• _Aim of the task_:
Show every line of the listing below that contains the string "SYMMETRIC", treating uppercase and lowercase as different.

* * *

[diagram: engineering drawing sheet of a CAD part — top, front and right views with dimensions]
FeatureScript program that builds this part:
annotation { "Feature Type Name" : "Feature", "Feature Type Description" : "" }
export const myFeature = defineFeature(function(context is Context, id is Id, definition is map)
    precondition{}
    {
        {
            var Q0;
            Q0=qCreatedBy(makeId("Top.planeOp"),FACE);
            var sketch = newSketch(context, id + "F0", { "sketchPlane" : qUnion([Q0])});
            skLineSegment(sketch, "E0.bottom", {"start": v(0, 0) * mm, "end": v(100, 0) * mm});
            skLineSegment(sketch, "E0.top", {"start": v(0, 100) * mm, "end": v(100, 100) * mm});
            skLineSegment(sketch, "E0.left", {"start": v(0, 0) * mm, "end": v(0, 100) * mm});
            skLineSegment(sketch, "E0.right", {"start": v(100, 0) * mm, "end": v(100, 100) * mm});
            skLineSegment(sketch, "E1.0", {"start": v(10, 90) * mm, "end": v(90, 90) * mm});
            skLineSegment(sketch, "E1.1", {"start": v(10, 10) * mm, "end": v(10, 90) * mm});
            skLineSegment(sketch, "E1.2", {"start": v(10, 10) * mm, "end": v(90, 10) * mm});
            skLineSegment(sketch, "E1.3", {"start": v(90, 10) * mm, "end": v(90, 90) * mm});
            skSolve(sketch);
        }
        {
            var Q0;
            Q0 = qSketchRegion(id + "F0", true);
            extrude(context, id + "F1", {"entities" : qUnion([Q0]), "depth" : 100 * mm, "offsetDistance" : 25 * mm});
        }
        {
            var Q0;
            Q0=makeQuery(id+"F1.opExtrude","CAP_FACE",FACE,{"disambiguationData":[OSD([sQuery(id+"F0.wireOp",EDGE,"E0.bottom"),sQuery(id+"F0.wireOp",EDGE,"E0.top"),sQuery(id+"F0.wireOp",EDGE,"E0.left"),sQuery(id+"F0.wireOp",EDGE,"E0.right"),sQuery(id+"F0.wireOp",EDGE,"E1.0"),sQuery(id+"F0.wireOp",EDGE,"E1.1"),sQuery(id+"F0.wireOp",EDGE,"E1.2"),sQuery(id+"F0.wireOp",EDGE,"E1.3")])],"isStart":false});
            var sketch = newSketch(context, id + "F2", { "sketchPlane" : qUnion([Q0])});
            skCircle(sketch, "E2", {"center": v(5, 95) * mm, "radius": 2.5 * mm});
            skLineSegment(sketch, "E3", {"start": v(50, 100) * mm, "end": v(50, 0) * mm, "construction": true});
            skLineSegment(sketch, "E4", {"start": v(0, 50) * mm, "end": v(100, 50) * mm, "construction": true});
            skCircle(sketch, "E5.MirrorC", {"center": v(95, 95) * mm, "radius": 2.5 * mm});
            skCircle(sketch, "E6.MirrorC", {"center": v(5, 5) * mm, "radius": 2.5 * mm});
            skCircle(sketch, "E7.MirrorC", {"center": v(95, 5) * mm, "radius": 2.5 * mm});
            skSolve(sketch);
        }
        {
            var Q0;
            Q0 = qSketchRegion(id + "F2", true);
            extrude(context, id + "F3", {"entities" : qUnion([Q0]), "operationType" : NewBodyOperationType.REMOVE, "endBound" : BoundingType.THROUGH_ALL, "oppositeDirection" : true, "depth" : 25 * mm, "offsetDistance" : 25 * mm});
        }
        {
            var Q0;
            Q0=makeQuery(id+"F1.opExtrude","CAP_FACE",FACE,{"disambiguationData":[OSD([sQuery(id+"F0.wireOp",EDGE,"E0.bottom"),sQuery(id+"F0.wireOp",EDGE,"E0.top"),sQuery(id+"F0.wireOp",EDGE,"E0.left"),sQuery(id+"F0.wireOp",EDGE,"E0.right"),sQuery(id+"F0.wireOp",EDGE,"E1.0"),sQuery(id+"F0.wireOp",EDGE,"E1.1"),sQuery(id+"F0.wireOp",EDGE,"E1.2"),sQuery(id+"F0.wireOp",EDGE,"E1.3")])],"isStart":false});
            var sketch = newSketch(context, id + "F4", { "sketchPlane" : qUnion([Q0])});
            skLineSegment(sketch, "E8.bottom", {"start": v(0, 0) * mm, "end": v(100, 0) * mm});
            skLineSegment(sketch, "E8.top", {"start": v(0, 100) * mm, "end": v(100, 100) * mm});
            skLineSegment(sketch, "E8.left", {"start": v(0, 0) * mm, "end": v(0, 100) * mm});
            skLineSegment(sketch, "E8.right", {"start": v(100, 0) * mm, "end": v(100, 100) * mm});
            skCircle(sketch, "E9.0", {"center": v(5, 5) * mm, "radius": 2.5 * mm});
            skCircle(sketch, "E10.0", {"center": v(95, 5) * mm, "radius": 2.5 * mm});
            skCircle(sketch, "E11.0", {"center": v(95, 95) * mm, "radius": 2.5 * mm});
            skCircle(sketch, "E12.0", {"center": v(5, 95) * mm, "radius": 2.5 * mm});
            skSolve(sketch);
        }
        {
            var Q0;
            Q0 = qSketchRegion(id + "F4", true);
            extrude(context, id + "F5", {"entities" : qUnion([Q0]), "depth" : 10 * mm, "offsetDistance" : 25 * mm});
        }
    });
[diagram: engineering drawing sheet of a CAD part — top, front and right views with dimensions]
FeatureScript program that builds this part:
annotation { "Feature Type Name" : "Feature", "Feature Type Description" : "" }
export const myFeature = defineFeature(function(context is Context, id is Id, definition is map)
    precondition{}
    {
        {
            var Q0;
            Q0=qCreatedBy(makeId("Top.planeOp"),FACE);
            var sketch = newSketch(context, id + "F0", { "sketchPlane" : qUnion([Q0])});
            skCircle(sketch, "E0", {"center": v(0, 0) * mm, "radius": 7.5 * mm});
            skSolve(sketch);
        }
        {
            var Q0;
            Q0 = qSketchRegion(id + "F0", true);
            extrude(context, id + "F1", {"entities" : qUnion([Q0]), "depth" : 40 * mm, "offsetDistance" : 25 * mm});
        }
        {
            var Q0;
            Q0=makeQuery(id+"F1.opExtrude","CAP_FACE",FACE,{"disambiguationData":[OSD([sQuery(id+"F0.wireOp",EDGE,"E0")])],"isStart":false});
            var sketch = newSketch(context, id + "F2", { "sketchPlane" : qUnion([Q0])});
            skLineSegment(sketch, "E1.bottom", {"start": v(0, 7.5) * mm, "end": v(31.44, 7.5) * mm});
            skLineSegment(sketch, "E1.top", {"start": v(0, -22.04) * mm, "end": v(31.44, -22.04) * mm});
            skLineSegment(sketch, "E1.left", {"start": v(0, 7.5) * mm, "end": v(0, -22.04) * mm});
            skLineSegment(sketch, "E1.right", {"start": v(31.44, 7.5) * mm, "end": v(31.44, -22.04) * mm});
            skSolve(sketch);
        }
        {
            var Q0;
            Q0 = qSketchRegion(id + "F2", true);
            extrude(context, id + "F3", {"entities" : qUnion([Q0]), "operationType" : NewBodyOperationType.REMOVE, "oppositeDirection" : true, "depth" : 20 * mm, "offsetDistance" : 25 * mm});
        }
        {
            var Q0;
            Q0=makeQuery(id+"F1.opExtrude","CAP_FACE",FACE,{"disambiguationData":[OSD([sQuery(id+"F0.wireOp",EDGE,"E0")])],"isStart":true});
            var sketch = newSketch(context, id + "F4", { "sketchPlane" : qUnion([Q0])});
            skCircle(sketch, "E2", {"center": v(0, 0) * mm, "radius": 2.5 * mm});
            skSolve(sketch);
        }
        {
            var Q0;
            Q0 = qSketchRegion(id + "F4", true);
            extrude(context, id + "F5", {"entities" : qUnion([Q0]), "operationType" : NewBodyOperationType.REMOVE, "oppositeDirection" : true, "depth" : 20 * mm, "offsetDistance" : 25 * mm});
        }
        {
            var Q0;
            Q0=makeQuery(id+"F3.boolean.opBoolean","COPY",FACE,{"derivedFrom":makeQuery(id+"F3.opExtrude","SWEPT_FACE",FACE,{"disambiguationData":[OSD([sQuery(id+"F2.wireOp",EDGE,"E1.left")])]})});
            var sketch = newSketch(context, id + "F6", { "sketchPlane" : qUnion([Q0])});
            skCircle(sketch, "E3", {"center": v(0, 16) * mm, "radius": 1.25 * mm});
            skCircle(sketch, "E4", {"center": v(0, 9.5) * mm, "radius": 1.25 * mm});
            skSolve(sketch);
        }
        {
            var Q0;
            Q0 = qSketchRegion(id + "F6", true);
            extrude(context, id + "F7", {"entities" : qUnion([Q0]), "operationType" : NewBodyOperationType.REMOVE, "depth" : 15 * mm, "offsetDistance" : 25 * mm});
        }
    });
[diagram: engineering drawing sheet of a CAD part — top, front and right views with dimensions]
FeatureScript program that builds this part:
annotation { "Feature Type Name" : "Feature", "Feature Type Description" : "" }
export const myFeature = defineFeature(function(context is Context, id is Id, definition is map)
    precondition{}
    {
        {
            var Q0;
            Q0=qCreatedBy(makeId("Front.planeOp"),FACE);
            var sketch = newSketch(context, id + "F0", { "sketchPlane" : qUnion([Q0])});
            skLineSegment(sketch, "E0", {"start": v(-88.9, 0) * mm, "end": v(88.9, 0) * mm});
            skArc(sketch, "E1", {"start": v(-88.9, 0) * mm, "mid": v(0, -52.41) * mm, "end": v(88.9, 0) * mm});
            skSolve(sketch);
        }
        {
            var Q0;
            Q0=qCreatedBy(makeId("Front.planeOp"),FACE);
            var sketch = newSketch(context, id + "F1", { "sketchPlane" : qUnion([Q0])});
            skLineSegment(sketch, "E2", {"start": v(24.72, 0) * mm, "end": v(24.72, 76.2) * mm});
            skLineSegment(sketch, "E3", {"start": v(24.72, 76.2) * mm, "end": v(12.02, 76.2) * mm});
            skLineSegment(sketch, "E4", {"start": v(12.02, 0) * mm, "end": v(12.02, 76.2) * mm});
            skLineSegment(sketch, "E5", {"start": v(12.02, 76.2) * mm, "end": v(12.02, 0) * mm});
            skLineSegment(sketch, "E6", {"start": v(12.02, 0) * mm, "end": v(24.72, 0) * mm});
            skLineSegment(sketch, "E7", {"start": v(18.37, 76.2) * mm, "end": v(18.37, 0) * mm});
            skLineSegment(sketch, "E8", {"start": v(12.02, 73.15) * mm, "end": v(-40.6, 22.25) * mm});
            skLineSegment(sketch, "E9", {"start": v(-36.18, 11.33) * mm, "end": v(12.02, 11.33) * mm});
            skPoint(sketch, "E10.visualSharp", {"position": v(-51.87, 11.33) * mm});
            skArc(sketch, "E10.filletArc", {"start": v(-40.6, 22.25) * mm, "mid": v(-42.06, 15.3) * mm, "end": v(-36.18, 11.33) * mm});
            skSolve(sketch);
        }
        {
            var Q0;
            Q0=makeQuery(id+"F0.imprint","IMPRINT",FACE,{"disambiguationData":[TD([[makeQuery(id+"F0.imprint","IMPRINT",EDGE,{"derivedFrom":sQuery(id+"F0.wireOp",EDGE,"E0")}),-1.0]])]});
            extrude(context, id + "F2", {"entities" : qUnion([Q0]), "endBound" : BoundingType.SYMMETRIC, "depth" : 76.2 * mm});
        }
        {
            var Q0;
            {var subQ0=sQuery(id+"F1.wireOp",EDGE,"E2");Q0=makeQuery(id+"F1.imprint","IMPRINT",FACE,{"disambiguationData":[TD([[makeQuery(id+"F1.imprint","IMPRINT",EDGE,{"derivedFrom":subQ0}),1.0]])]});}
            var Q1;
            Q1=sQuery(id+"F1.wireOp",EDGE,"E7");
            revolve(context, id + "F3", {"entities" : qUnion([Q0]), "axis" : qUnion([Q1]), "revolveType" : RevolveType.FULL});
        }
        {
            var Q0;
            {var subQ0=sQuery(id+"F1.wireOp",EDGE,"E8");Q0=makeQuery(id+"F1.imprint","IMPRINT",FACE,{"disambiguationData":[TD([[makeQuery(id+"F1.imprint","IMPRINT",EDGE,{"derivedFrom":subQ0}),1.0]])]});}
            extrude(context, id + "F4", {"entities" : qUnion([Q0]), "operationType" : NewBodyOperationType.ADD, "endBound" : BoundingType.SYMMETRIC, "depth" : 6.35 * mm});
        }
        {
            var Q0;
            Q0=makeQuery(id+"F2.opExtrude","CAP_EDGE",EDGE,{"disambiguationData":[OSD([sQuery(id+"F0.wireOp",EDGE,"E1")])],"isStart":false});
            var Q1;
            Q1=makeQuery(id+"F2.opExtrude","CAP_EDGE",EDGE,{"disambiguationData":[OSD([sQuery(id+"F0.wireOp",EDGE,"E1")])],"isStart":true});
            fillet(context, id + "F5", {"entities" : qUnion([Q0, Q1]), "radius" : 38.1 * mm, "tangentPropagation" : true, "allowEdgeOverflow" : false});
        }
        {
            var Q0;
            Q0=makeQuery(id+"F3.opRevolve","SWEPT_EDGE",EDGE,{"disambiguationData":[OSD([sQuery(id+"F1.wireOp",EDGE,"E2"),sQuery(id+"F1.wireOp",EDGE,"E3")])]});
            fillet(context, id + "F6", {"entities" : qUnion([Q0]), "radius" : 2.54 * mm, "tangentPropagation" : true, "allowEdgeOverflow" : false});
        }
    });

* * *

• _Task response_:
            extrude(context, id + "F2", {"entities" : qUnion([Q0]), "endBound" : BoundingType.SYMMETRIC, "depth" : 76.2 * mm});
            extrude(context, id + "F4", {"entities" : qUnion([Q0]), "operationType" : NewBodyOperationType.ADD, "endBound" : BoundingType.SYMMETRIC, "depth" : 6.35 * mm});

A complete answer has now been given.